出典本文
以下の処理のテストケースを考えてみます。
メソッドexecuteFizzBuzz()
- 引数:整数を受け取ります
- 戻り値: 3の倍数の場合はfizz,5の倍数の場合はbuzz,3と5両方の倍数である場合はfizzbuzzを返します。1~100の範囲外である場合は常に0を返します
境界値テスト
境界値テストではOff-by-one error(後述)の対策である。
条件範囲の境界に最も近い2点をテストケースとして選ぶ
Off-by-one errorの対策
30メートルのフェンスを作り、3メートルごとにフェンスの支柱を立てる場合、必要な支柱の本数は何本か?
30÷3=10で10本と考えがちだが、実際に支柱は11本必要。
このような勘違いを一般的にOff-by-one errorと呼ぶ。
- 数値の選定ミス(開始を1,0どちらにするか。終端をn、n+1どちらにするか)

保存された項目

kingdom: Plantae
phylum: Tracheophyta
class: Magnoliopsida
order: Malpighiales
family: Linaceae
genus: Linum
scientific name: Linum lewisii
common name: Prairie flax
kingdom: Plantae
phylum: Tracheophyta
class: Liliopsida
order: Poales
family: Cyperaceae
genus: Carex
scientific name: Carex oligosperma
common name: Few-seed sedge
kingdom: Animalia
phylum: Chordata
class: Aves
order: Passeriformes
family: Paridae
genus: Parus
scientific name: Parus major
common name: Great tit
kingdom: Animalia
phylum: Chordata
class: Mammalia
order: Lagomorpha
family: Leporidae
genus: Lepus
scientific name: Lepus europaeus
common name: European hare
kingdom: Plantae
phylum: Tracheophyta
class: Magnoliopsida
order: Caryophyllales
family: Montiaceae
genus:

作業指示
• 1. 境界値テストの文章では、30メートルのフェンスに3メートルごとに支柱を立てる場合、実際に必要な支柱は何本とされているか。
• 2. 境界値テストの文章を、最後の文の後から書き継げ。

作業結果
• 1. 11本。

• 2.
- 不等号のミス(< ,<=どちらをつかうのか)
のような範囲を扱う数値の勘定ミスによるバグは
- 一目でバグとわかりにくい
- 静的解析で発覚しないことが多い
- コンパイルエラーにならないことが多い
- エラーの多くは実行時まで見つからない
だから境界値を検査することには大きな意味がある。
境界値テストのケース
今回のテスト対象では範囲が1以上、100以下であり、範囲外の場合は0を返すため
- 0 (範囲外(未満)で最大)
- 1 (範囲内で最小値)
- 100(範囲内で最大値)
- 101(範囲外(多すぎ)で最小値)
この4種類を境界値のテストとする
同値クラステスト
同値クラステストでは同じ内容の処理となる値を同値クラス
に分割し、代表値を選んでテストケースを減らす工夫を行う。
同値クラステストのケース
処理結果をグループ分けし、代表値を一つ選んでテストする。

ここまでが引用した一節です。